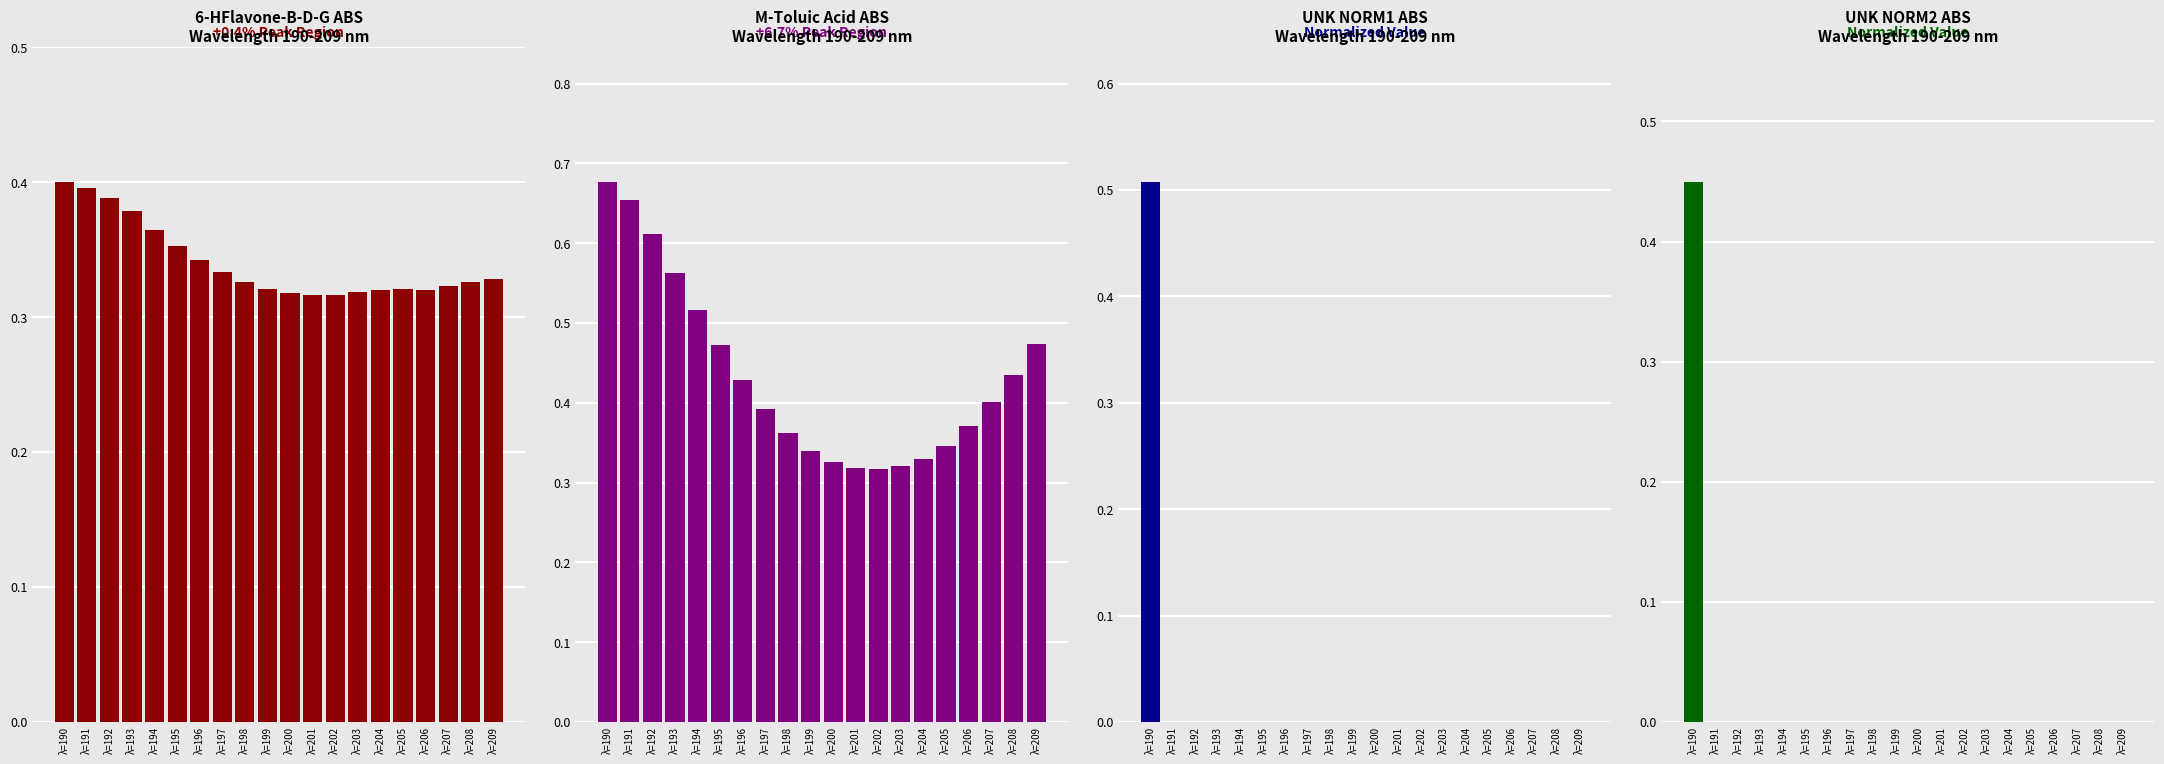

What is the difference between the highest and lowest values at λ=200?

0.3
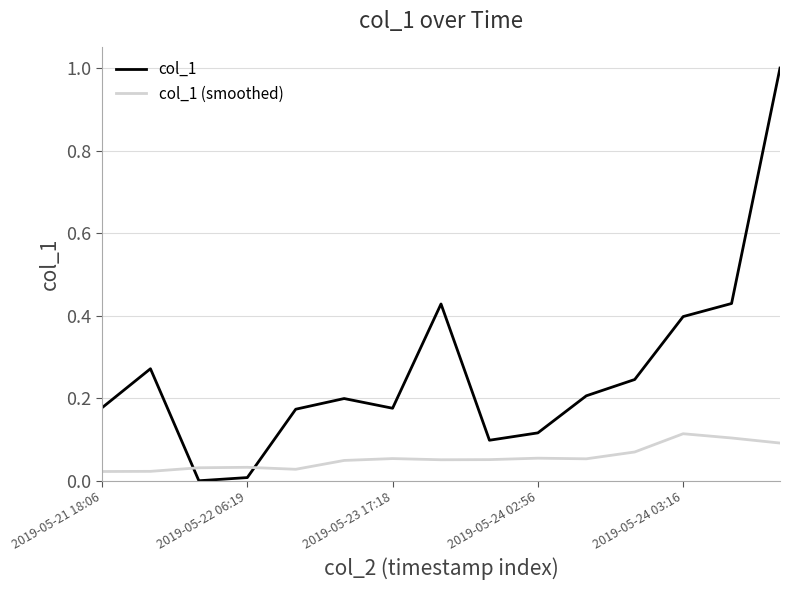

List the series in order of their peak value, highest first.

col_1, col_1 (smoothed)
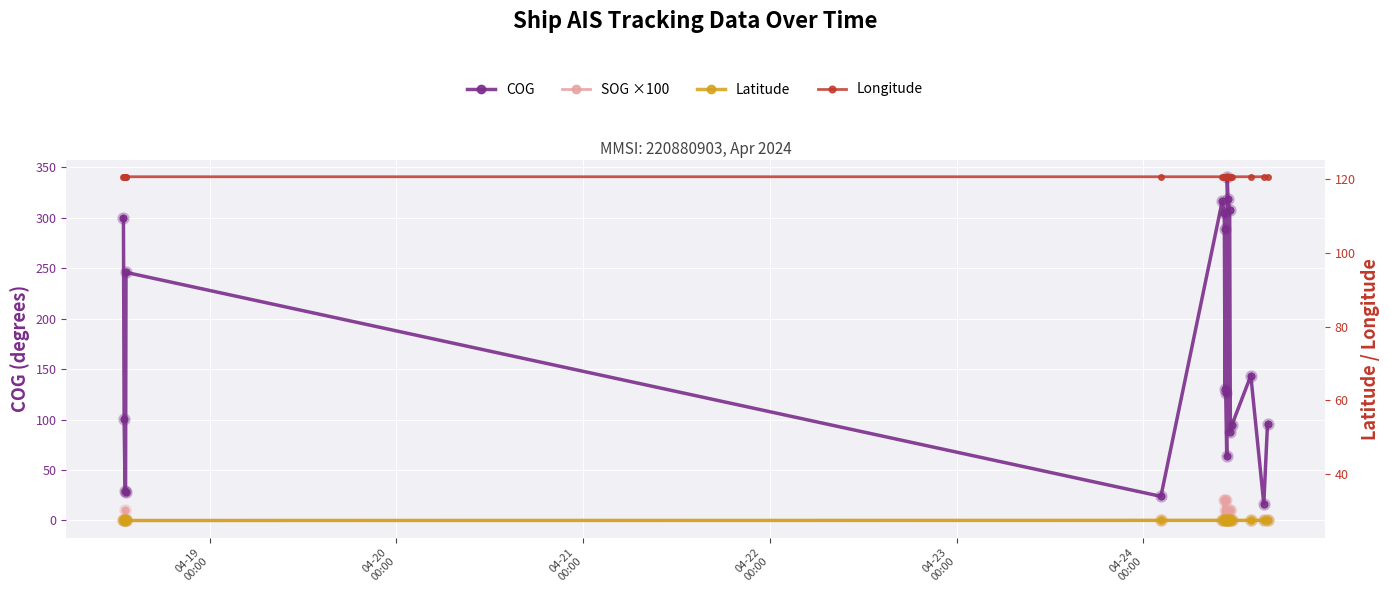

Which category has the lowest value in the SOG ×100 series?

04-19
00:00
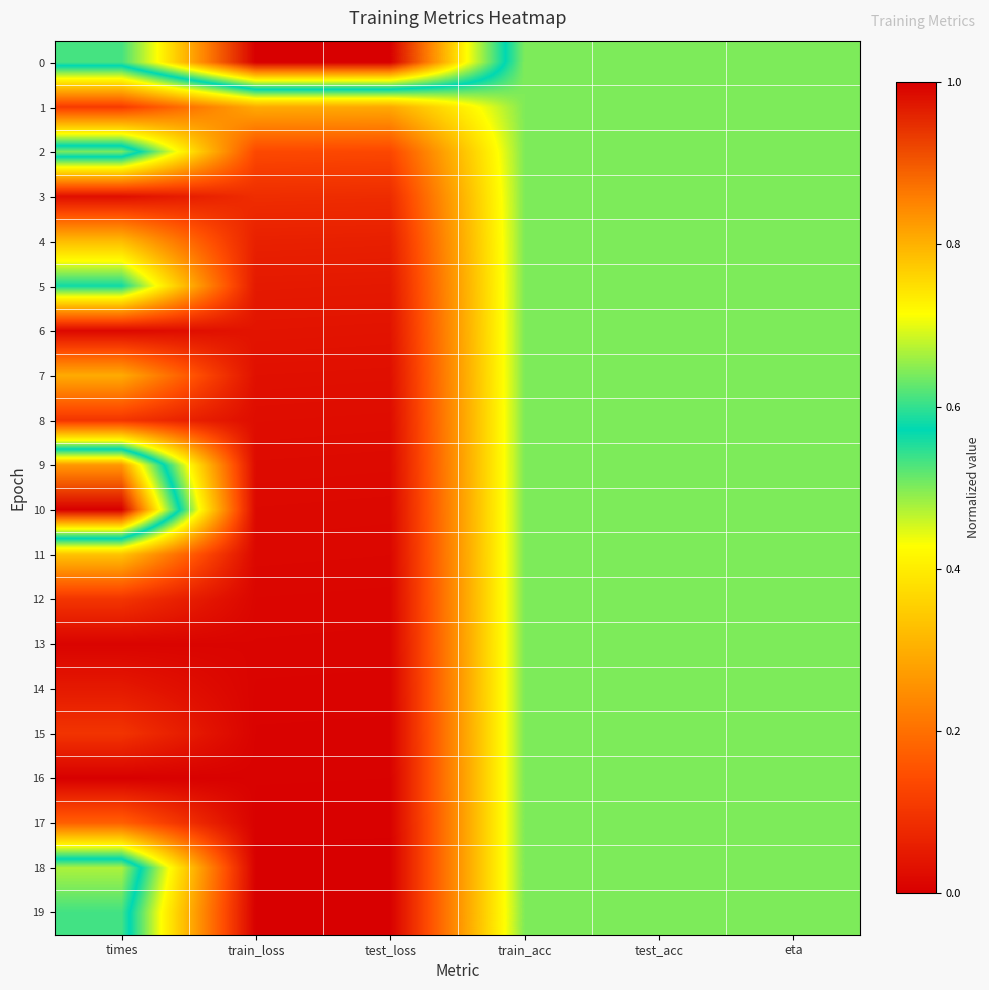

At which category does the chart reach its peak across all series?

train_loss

--

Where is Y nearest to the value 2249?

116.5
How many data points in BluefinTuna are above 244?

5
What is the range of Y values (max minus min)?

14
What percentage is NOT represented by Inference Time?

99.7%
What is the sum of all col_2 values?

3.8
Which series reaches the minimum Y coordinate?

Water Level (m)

--

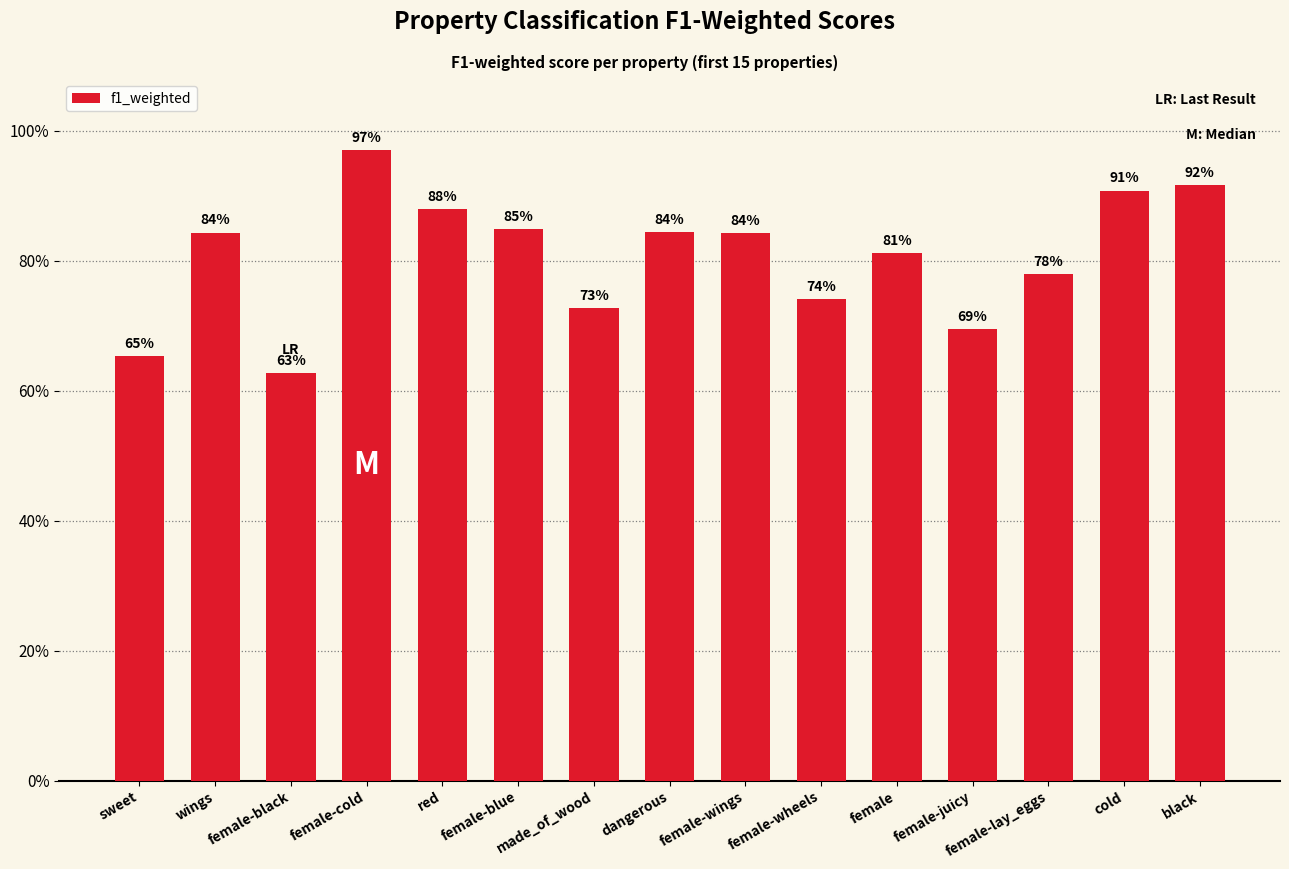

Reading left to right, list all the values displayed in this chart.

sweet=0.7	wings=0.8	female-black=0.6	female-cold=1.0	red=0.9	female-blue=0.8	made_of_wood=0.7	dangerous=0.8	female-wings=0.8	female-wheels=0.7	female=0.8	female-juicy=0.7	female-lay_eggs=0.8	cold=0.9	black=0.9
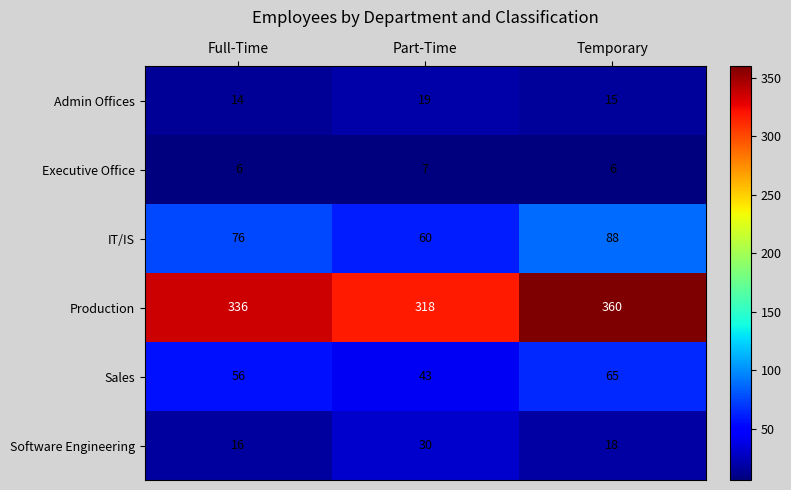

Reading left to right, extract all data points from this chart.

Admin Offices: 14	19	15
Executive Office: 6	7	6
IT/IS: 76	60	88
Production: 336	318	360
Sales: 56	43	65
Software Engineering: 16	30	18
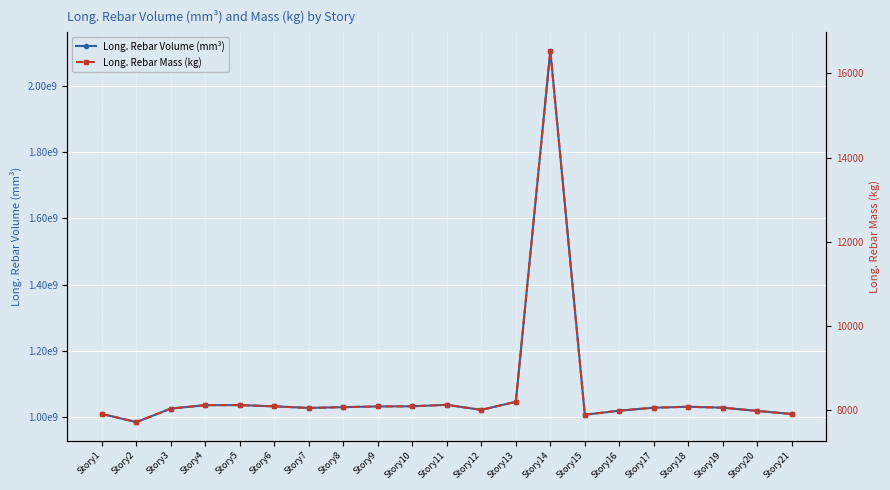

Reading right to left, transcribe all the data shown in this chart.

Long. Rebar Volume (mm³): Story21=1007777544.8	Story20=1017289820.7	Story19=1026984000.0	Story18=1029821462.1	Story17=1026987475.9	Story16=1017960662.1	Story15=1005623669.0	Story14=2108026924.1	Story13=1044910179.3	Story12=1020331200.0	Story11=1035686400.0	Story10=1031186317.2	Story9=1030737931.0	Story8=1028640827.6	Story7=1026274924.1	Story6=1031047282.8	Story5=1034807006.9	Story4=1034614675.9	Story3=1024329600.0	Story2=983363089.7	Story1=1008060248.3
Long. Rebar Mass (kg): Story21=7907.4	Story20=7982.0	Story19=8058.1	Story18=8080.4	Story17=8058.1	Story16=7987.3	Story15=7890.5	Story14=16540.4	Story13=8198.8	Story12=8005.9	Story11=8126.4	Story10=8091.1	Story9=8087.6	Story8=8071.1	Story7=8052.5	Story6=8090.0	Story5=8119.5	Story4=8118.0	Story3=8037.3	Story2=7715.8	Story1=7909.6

--

> [TASK DESCRIPTION] Show each line from the items above that contains the string "values".

> [RESULT OF THIS TASK]
What is the difference between the highest and lowest values at λ=200?
What is the range of Y values (max minus min)?
What is the sum of all col_2 values?
Reading left to right, list all the values displayed in this chart.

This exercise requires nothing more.